■ **REQUIREMENT**
In the entries below, find the lines that contain the word "nota" and copy them.

[[ SUPPLIED RECORDS, beginning ]]

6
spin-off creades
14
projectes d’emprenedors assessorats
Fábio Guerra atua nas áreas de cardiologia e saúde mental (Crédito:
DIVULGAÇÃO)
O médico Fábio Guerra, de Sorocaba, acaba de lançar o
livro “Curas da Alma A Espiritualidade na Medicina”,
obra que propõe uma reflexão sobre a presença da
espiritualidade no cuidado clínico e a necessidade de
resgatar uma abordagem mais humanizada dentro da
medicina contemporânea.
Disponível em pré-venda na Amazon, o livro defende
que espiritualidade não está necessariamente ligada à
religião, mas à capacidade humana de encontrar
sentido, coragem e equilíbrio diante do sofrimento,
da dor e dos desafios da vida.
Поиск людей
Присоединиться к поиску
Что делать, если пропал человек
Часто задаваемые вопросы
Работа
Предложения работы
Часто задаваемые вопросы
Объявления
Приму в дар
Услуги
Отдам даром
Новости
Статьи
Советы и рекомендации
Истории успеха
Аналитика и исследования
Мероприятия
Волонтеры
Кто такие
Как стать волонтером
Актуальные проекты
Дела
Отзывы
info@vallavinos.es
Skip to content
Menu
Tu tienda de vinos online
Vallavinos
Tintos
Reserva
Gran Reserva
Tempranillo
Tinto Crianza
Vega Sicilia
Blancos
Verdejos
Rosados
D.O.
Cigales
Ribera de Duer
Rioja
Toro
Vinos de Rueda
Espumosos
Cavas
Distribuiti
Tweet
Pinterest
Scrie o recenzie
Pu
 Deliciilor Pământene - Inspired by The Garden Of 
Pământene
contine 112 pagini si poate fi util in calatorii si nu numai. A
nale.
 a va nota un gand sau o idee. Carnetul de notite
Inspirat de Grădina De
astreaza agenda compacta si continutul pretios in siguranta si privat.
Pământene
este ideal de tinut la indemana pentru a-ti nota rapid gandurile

[[ SUPPLIED RECORDS, end ]]

■ **REPLY**
 a va nota un gand sau o idee. Carnetul de notite
este ideal de tinut la indemana pentru a-ti nota rapid gandurile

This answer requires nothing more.